The audience which saw the "Devil's Auction" at the Lansing last night was one of the happiest crowds ever gathered in Lincoln. It was of course top-heavy, the gallery element predominating. The gallery was full, so full it could not contain itself, and at the end of the first act echoed with cries of "Put him out!" It was a glorious audience, downstairs and up. The kind of an audience that wears tuberoses and large canes and migrates between acts. It was a classical audience, the kind that can't stand a specialty performance without something elevating and classical, something Shakespearean from across the street. It was a wildly enthusiastic audience; it enjoyed itself and it got its money's worth.

The great Lincoln public can remain perfectly cool and indifferent to Chopin's polonaise or Sieverking's pastorale, but over a ballet or a clog dance it loses its head, and when a clown uses his handkerchief to the accompaniment of a bass horn it has raptures and rhapsodies of childish delight. It is pleasant to see a Lincoln audience happy; it is so naive and gleeful, it sports and gambols so.

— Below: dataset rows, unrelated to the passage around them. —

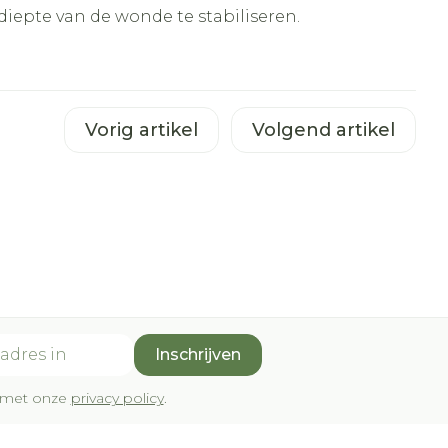
diepte van de wonde te stabiliseren.
Vorig artikel
Volgend artikel
Inschrijven
rd met onze
privacy policy
.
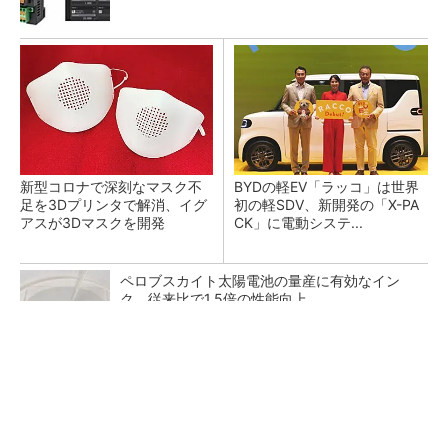
新型コロナで深刻なマスク不
BYDの軽EV「ラッコ」は世界
足を3Dプリンタで解消、イグ
初の軽SDV、新開発の「X-PA
アスが3Dマスクを開発
CK」に電動システ...
ペロブスカイト太陽電池の量産に有効なイン
ク、従来比で1.5倍の性能向上
【見城徹×藤田晋】AI時代でも変わらない経営
者の本質
PR(FINCHI on GOETHE)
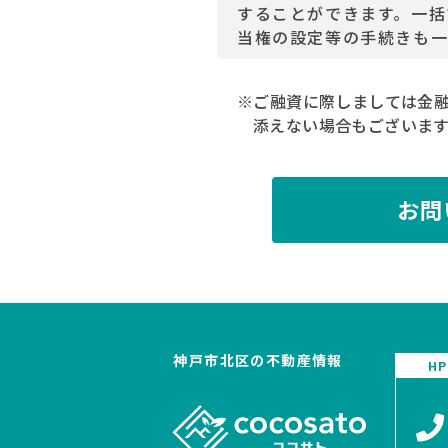
することができます。一括
当権の設定等の手続きも一
※ご融資に際しましては金
添えない場合もございます
お問
神戸市北区の不動産情報
H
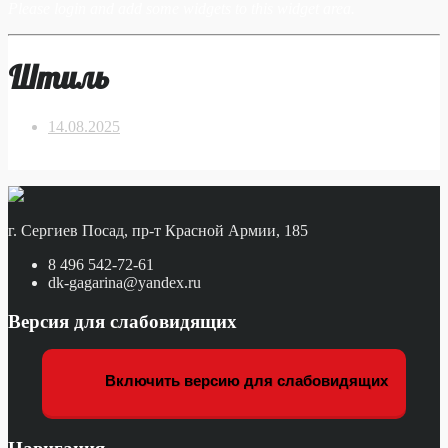
Please login and add some widgets to this widget area.
Штиль
14.08.2025
г. Сергиев Посад, пр-т Красной Армии, 185
8 496 542-72-61
dk-gagarina@yandex.ru
Версия для слабовидящих
Включить версию для слабовидящих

The "Devil's Auction" deals with all people and all climes and with all history, both sacred and profane. It introduces scenes from Milton's "Paradise Lost," and scenes in a patrol wagon. The only way to define the limits of the plot is to say that it deals with the works of nature and that the scene is laid in the universe. The actors and their acts were numerous and all the many specialties were executed and got out of the way with admirable quickness and dispatch. Like all successful spectacular performances it was touch and go, a kaleidoscope in which the greatest number of combinations and colors are produced in the shortest possible length of time. The actors, of course had the usual unpleasant streaks of red across the eyes and spoke in the rapid, tremulous, staccatto tones common in spectacular productions. The best feature of the play was the new song and dance "On the Rialto." Indeed, it was better than most songs and dances. It introduced all the types of actors and actresses who are now "at liberty" on the Rialto in New York. There was the old tragedinne in her faded velvets and faded complexion and faded hair, and the plump soubrette and the leading man in his battered silk hat, the specialty man with his red necktie and all the rest of them. The Salvation army was called into service again; it is not new at all, but in this case its size more than justified the age. Some of the dancing was very good. The two premieres of the dance, Signorita Concettina Chitten and Signorita Emilia Bartoletti , were graceful and skilful. They had good necks and shoulders and chests, and after awhile, at a very late period, almost too late, their dresses began. A dress may seem a trivial thing to speak of, but when there is so very little of them they are not trivial at all, but most important. One had to use an opera glass to find these dresses at all. They recalled that poem of Tennyson's beginning, "Sweet and low, sweet and low." Signorita Adele Amor , in spite of her very sentimental and amorous name, was quite a well-behaved dancer, though from the remarkable and not strictly beautiful development of the popliteal muscles she has evidently been riding a bicycle. She was more moderate in the matter of thoracic display and attended strictly to business, and it was evident that either her mamma or her manager had taught her good manners.